Reseeding Corrosion
You may need to restart every Corrosion node from an earlier snapshot. Common reasons include:
- Major corrosion updates — a version upgrade might have changed the database structure of internal tables in an incompatible way.
- Breaking schema change — you need to make a breaking change to your database schema that cr-sqlite forbids like for ex. removing a column.
- Bad data spreading — unwanted data is propagating through the cluster, and restoring a known-good snapshot is faster than deleting or repairing it. We call this restore-from-snapshot workflow a reseed. The rest of this document explains how to do it safely.
Warning — data loss is expected.
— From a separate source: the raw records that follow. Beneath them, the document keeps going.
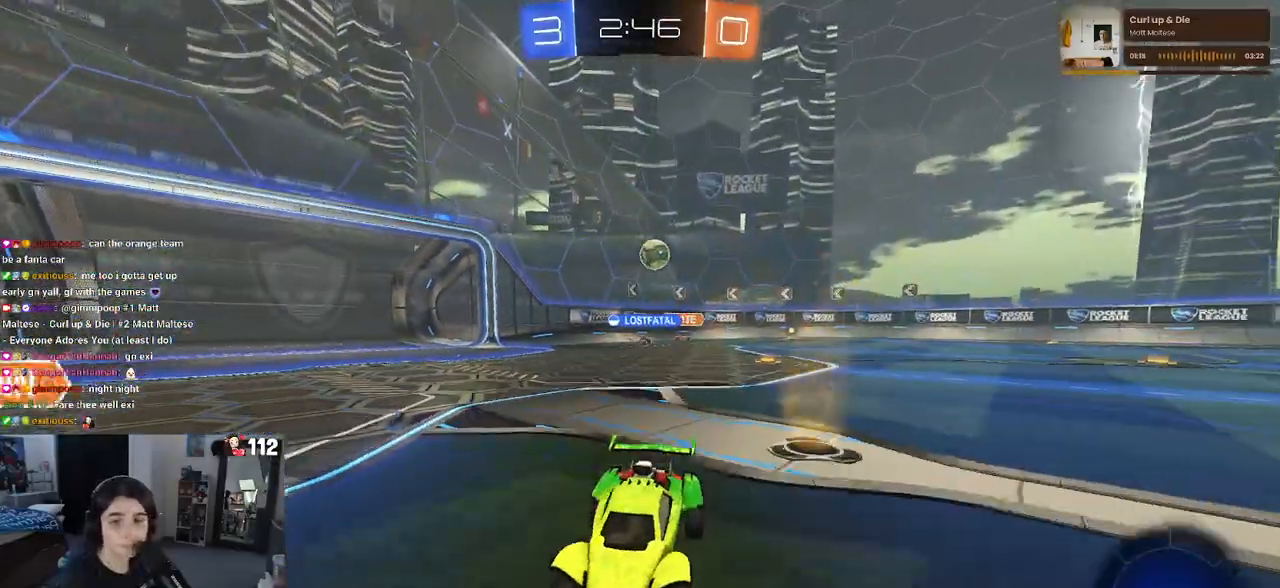
{"buttons": ["R2"], "left_stick": "right", "right_stick": "center", "events": [[167, "SQUARE", "down"], [283, "SQUARE", "up"]]}
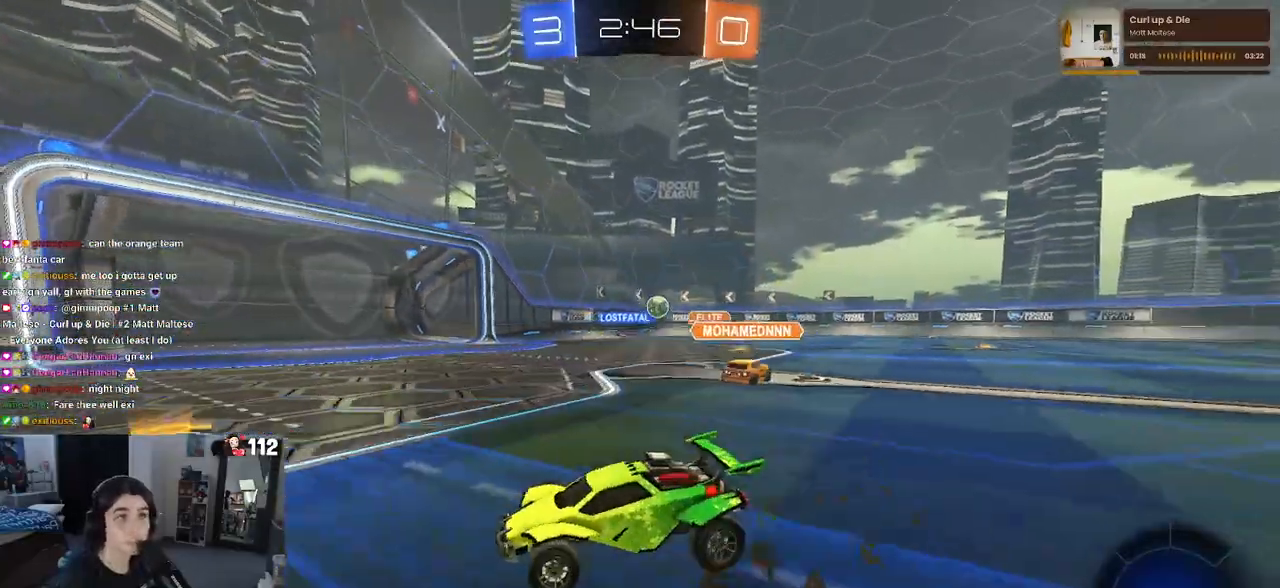
{"buttons": ["R2"], "left_stick": "right", "right_stick": "center", "events": []}
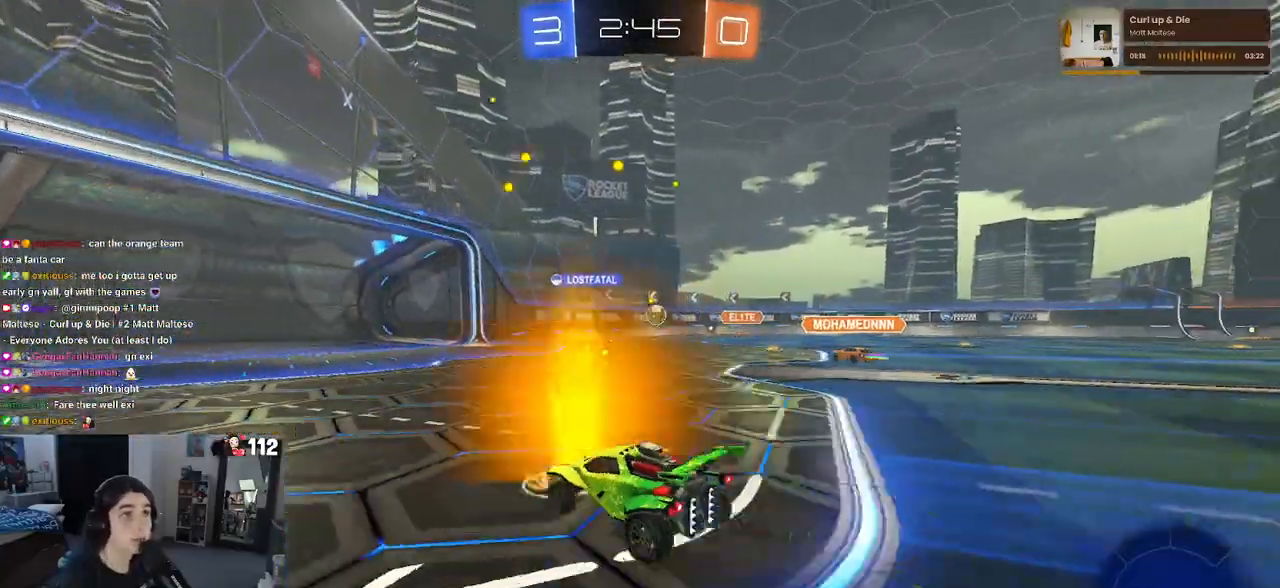
{"buttons": ["R2"], "left_stick": "center", "right_stick": "center", "events": [[200, "left_stick", "center"]]}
Reseeding from a snapshot means any writes accepted after the snapshot was taken will be lost. Either stop all writes before taking the snapshot, or be prepared to replay the missing writes afterward (see Re-insert any missing data).
Overview
The migration is performed in three phases:
- On a single node, create a clean snapshot suitable (skip if you already have one).
- Distribute the snapshot, stop corrosion and restore it on every node.
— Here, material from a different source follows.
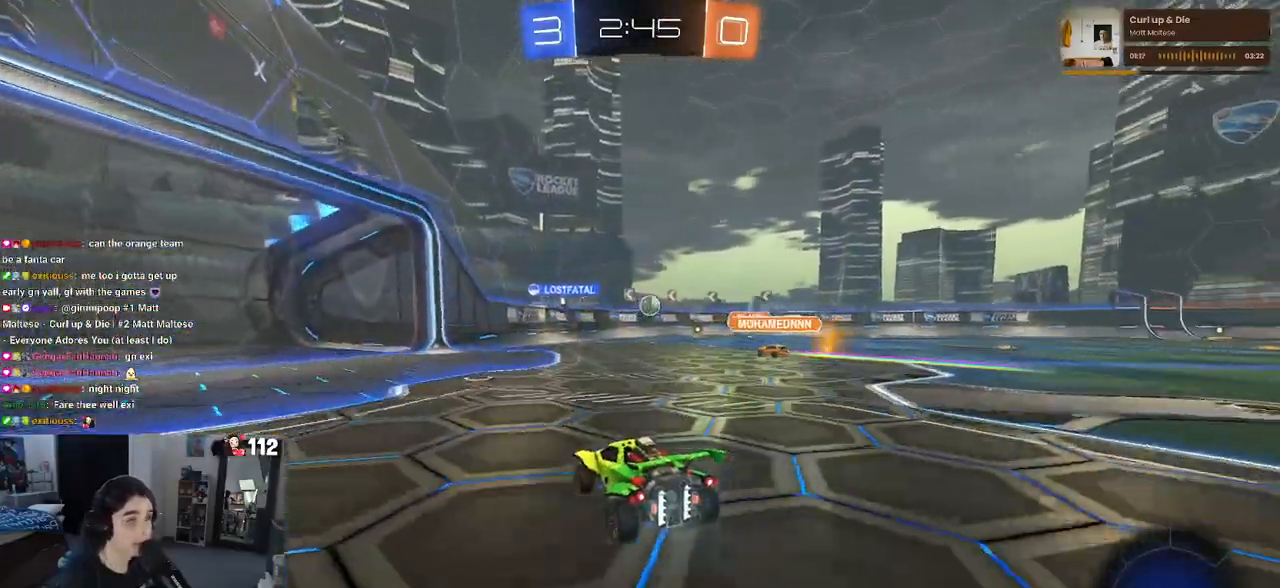
{"buttons": ["R2"], "left_stick": "left", "right_stick": "center", "events": [[217, "left_stick", "left"]]}
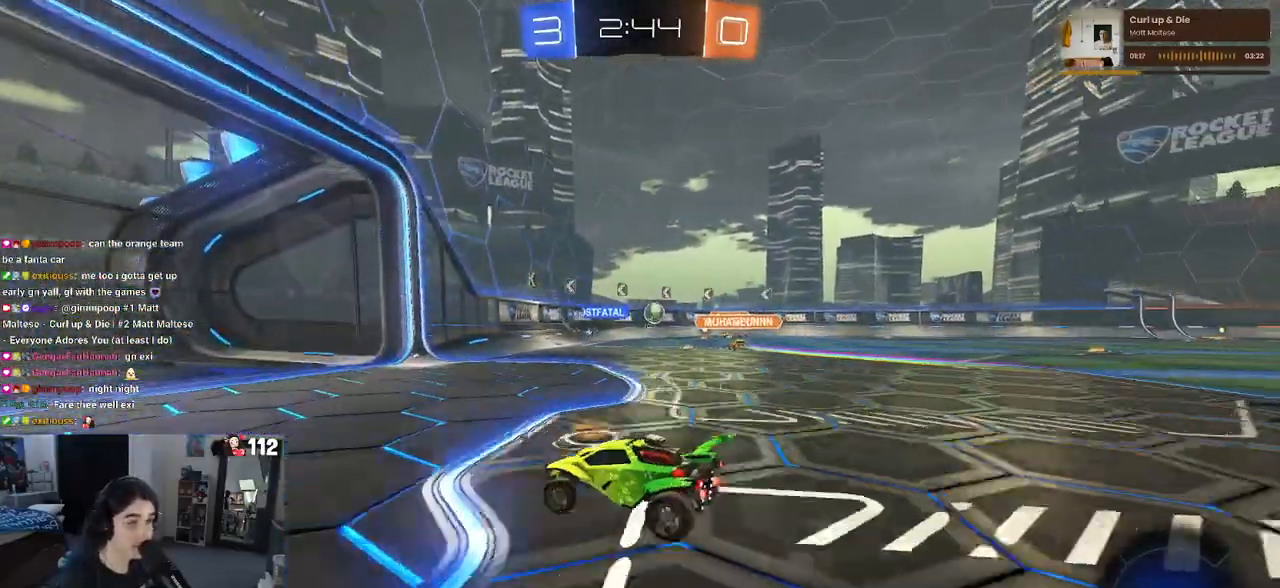
{"buttons": ["R2"], "left_stick": "right", "right_stick": "center", "events": [[50, "left_stick", "center"], [100, "left_stick", "right"]]}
- Start corrosion and re-apply any writes that happened after the snapshot was taken.
1. Prepare a clean snapshot
Pick one node in the old cluster and use it as the source of truth for the snapshot. All other nodes will be restored from the backup created from this node.
1.1 Create a backup
While the corrosion agent is still running on the source node:
corrosion backup /path/to/snapshot.db
corrosion backup runs VACUUM INTO and strips per-node state
(crsql_site_id, __corro_members, __corro_subs, consul hash tables),
so the backup is often smaller than the running database.
1.2 Bump the cluster id
A new cluster_id ensures nodes that come up with the new snapshot don't
accidentally talk to any nodes still on the old snapshot. Run this against
the backup you just created:
sqlite3 /path/to/snapshot.db <<'SQL'
INSERT INTO __corro_state(key, value)
VALUES ('cluster_id', 1)
ON CONFLICT(key)
DO UPDATE SET value = value + 1;
SQL
If no cluster_id is set (it defaults to 0 when unset) this inserts 1;
otherwise it increments the existing value by one.
1.3 Drop cr-sqlite internal tables (optional)
Do this if either of the following applies:
- You're upgrading versions and the cr-sqlite internal table schema has changed.
- Your database has grown large and you want a clean reset.
Dropping these tables lets them be recreated under the new schema (if schema changed) on startup. Run everything below against the snapshot file, not the live database.
Drop the clock and primary-key tables:
# Drop every internal cr-sqlite table.
sqlite3 /path/to/snapshot.db ".mode list" "SELECT 'DROP TABLE ' || name || ';' \
FROM sqlite_schema \
WHERE type = 'table' \
AND (name LIKE '%__crsql_clock' \
OR name LIKE '%__crsql_pks');" | sqlite3 /path/to/snapshot.db
This generates DROP TABLE statements from the schema, then pipes them back into sqlite3 to execute.
Drop bookkeeping and reclaim space:
sqlite3 /path/to/snapshot.db <<'SQL'
DROP TABLE IF EXISTS __corro_bookkeeping;
VACUUM;
SQL
The VACUUM reclaims space freed by the dropped tables and keeps the snapshot small for transfer.
1.4 Publish the snapshot
Compress the snapshot and upload it to a location every node can reach (S3, an internal artifact store, etc.):
pigz /path/to/snapshot.db
# upload /path/to/snapshot.db.gz somewhere
2. Restore every node from the snapshot
Repeat these steps on every node in the cluster:
-
(Version upgrade only) Install the new
corrosionbinary . -
Download and decompress the snapshot to a local path.
-
Stop the Corrosion agent.
corrosion restorerefuses to run while the agent is up. -
Restore:
corrosion restore /path/to/snapshot.db -
Start the Corrosion agent.
Once a node starts, it will recreate the <table>__crsql_clock and
<table>__crsql_pks tables with the new schema if needed and start gossiping
changes.
3. Re-insert any missing data
Any rows written between the snapshot being taken (step 1.1) and the cluster
coming back up on v1 are not present in the restored database. Re-apply them
normally (via POST /v1/transactions or the PostgreSQL endpoint)
so they get re-inserted and gossiped to the rest of the cluster.
If you took the snapshot during a write freeze there is nothing to do; the cluster is fully migrated.